Tiene usted razón en preguntarse sobre el atractivo de este tiempo ¿cómo es que no se agota y de forma absurda nos llama a dormir bajo el amparo de la impaciencia? Es que las consideraciones de Dios bajan del cielo como orquestas que nos interpretan, es difícil comprender su complejidad y variaciones, las escuchamos bajo la piel, las mismas músicas nos vuelan entre las sábanas y somos la pornografía de las palabras que se agitan, que se hacen más potentes si se enuncian susurradas.

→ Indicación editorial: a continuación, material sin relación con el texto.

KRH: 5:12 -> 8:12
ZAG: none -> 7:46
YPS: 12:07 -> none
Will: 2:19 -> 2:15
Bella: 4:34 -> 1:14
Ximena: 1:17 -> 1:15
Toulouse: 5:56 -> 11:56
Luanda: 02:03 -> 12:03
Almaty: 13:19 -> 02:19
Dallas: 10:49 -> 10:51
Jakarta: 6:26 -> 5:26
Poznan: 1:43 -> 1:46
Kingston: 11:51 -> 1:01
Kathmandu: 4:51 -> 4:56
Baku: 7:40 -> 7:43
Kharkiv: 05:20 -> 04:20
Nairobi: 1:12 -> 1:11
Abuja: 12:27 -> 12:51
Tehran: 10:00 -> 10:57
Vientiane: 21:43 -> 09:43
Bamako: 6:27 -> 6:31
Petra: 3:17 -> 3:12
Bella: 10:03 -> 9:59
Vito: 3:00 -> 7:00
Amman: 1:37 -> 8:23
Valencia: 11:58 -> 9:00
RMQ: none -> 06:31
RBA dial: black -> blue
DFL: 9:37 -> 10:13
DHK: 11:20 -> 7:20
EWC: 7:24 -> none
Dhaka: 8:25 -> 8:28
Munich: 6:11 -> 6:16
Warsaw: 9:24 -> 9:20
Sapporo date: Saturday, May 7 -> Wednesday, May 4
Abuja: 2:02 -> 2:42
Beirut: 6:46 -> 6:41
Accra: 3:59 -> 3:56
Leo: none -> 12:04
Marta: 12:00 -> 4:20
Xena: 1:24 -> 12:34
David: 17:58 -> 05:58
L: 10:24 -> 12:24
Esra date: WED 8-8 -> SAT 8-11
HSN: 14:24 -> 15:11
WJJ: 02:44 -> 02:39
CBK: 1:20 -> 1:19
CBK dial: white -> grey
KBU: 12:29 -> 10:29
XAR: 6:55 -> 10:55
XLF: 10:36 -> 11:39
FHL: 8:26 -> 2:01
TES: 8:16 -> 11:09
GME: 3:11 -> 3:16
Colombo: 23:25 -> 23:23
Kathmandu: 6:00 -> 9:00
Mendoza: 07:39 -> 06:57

Así fantaseamos en la idea de hogar, creemos que ese estado pleno de la filialidad, no vive bajo un techo, lo hacemos. Hacemos una casa con cada despertar, yo a su derecha cumpliendo con mi condición de mesías, de salvadora que abraza su regazo y se echa a llorar porque el mundo todo tiene miedo y porque de ese miedo nacieron las promesas que en un antes nos quebrantaron; la vieja loca de la que hablan sus amigos, el tipo que alguna vez con su puño firmó su nombre sobre mi rostro, las que le fueron infieles a sus esposos con usted y los que me amaron también amando a otras, a sus hijas y los hijos que ellos quisieron tener conmigo. Es este el entendimiento del que se cuestiona, pero que resulta lógico después de tantas caídas, del constante inconformismo, de la impaciencia y de nuestras plegarías en silencio… deseando encontrarnos.


En la falsedad del hombre que compite con otros, en ese espacio en el que el aire no desea tan siquiera colarse en aquellos poros bañados de vanidad, habita la paz de los dos, en esos lugares donde no caben los supuestos, baila nuestra comprensión, en el cielo que no define su pantone, pero que seduce entre lo frío y lo cálido, allí se abrazan nuestros pasos, nuestros incontrolables espíritus que juegan a ser de todas las tallas y vienen solos y van juntos. En todo espacio y en ninguno hay algo de nosotros, de ese nosotros que atravesó en un mismo flechazo los tiempos, sus tiempos, del pretérito imperfecto hasta el contrato indefinido de un perfecto futuro simple.